Scrap Garden [Switch] Review – I, Robot

By Simon Reed |
The Good

Endlessly surprising adventure

Smartly priced

Strangely effective in setting a tone (at times)

The Bad

Often horribly clunky

Some won't be able to look past the rough edges

Films that are so bad they’re good are rare. Games that are so bad they’re good…well, they don’t really exist. 

Because if a game is broken it often becomes unplayable, and therefore it can never be considered good – or much fun. Yet Scrap Garden is such a strange game – it skirts constantly between the terrible and terrific – that it has an almost hypnotic quality. 

That’s not to say this is a bad game though. It’s clearly a passion project, with no triple A gloss applied to it whatsoever. And that is hugely refreshing.

The ambitious plot sees you play as Canny, a robot who survives a tech apocalypse due to possessing a solar powered battery. He wakes up after over fifty years in stand-by to find all the other automatons in the world frozen in place, unable to move. You have to find a way of putting this right, subsequently saving robot-kind.

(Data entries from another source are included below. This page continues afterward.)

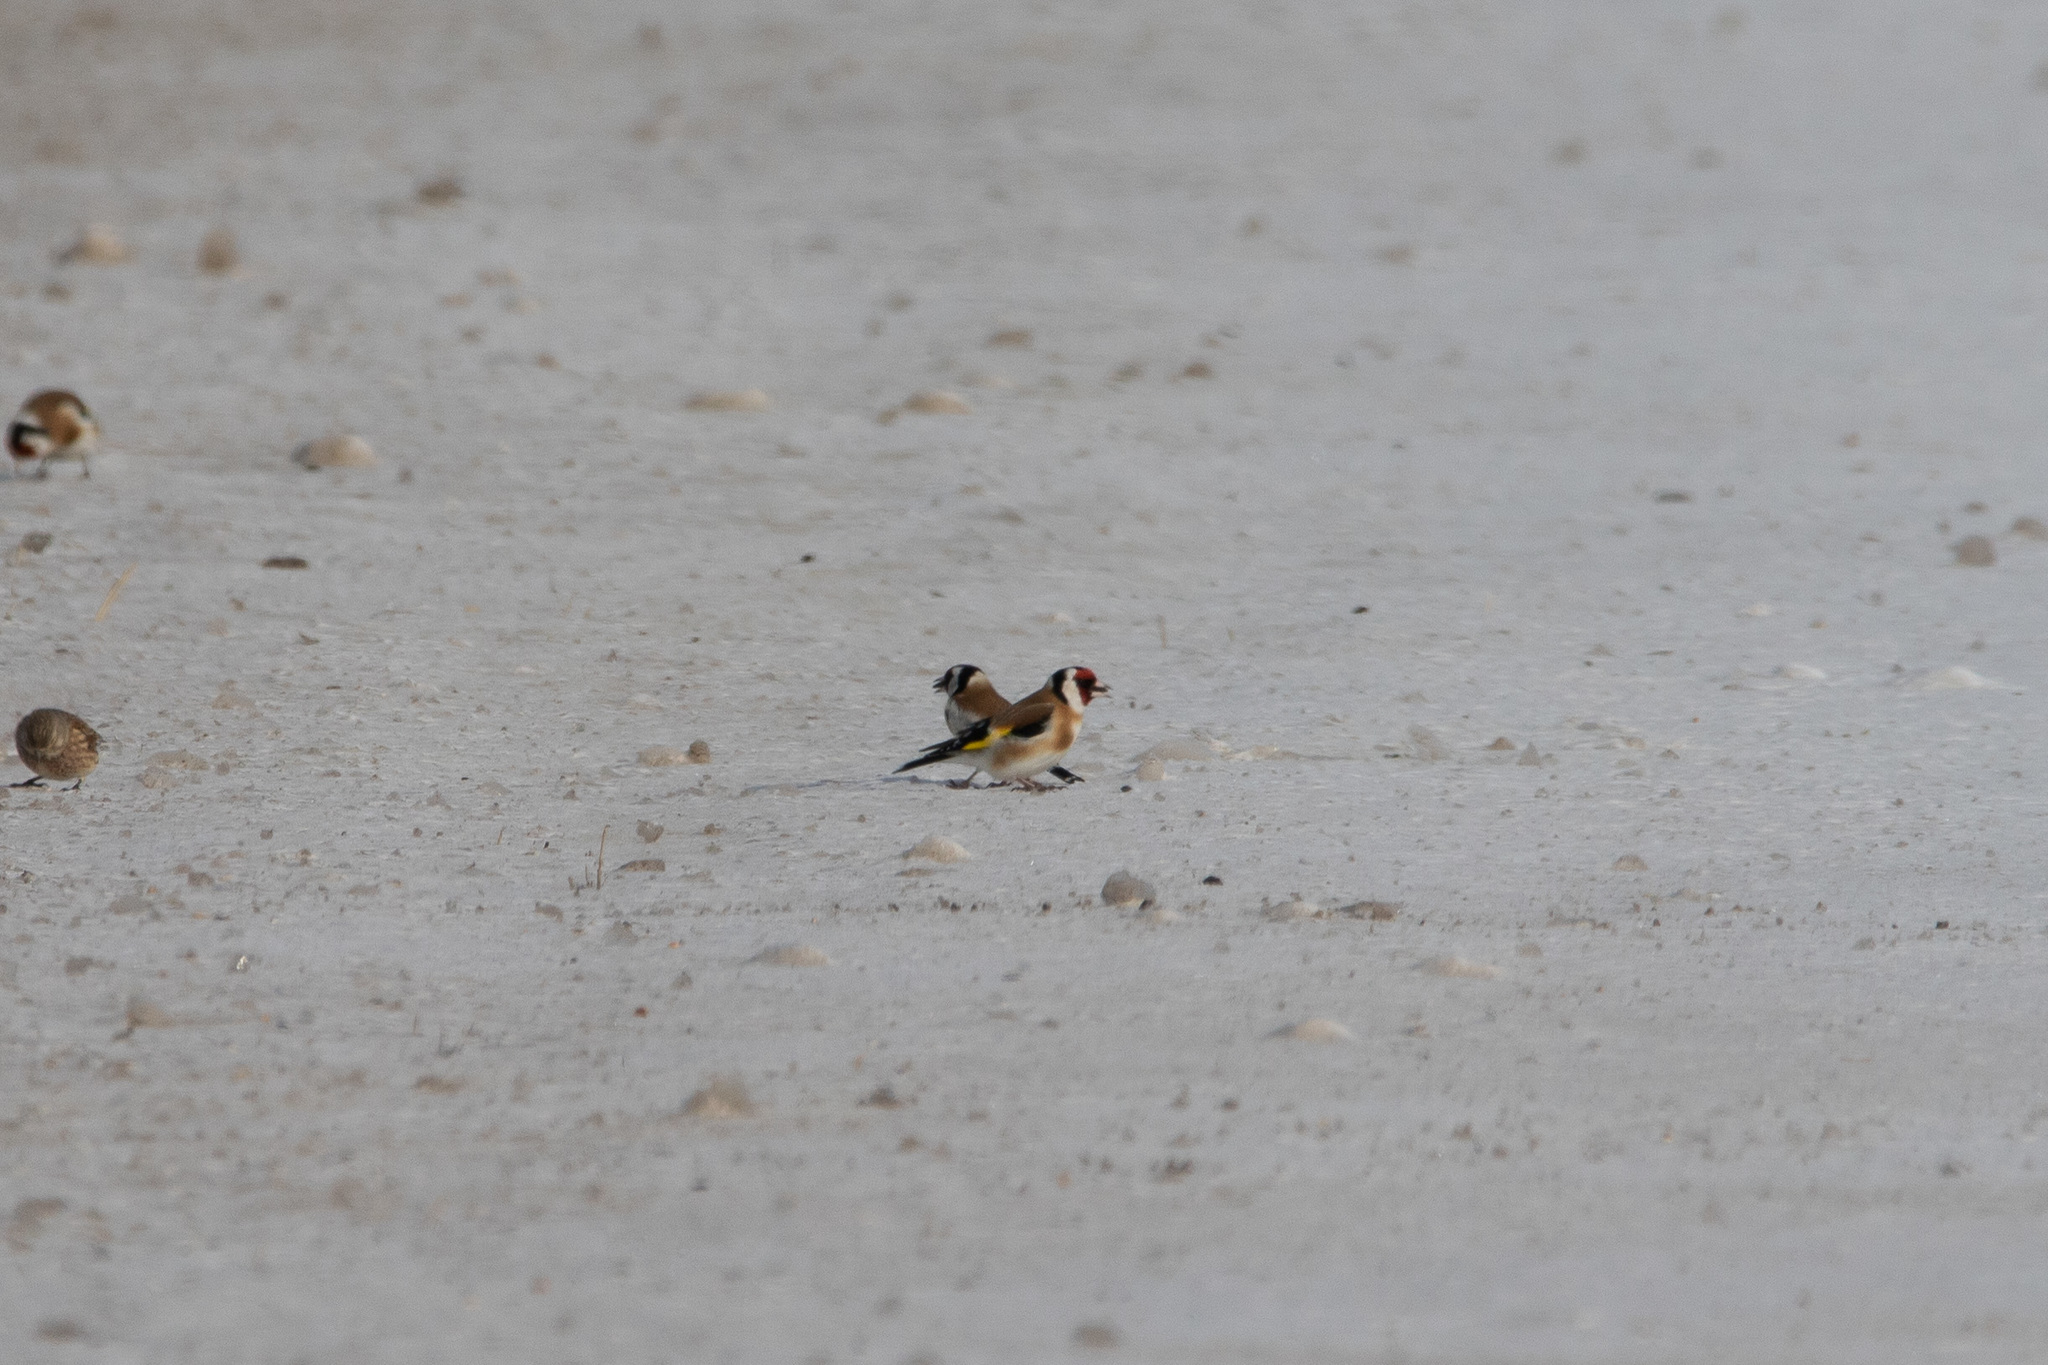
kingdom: Animalia
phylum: Chordata
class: Aves
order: Passeriformes
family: Fringillidae
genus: Carduelis
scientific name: Carduelis carduelis
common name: European goldfinch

Opening scenes see you exploring a silent city. It’s strangely moving, especially when you see a robot couple holding hands on a bench, frozen in time. There’s even a suitably moody score which plays a huge part in setting the tone.   

Then a huge cartoon rat or spider comes out of absolutely nowhere killing you instantly. It kind of ruins the mood, and Scrap Garden is full of these jarring tonal shifts. But this was something we actively enjoyed. Your mileage may vary.

The visuals are detailed but at the same time extraordinarily plain for instance, there’s some amusingly laboured voice-acting, and transitions between sections of levels are often perplexingly jarring.

Scrap Garden is nominally a 3D platformer, seeing you solving fairly simple puzzles – while battling a range of enemies that all without fail simply rush towards you as soon as you’re within range. They can all be seen off with a jump on the head, regardless of whether they’re a snow wolf or massive spider.

This doesn’t sound great in itself, but there are enough bizarre moments scattered in that make you desperate to see what’s thrown your way next. 

The strangest bits are undoubtedly the bosses you’ll face. These range from a huge gorilla who looks like he’s been ripped from a Playstation One game – to a frog with red laser eyes. The latter is seen off in possibly the most hilariously anti-climactic way we’ve ever seen in a videogame.

They all take different strategies to defeat, and importantly things never get too difficult be it a boss battle or the standard levels. Although checkpointing can be a bit harsh at times it was never enough for us to rage quit at any point.

So yes, sometimes Scrap Garden feels like it’s being held together by sticky tape. Sometimes it can be so clunky you want to scream in frustration. 

Yet it’s smartly priced, clearly a real labour of love by all involved, and always keeps surprising you. Just not always in a good way, admittedly.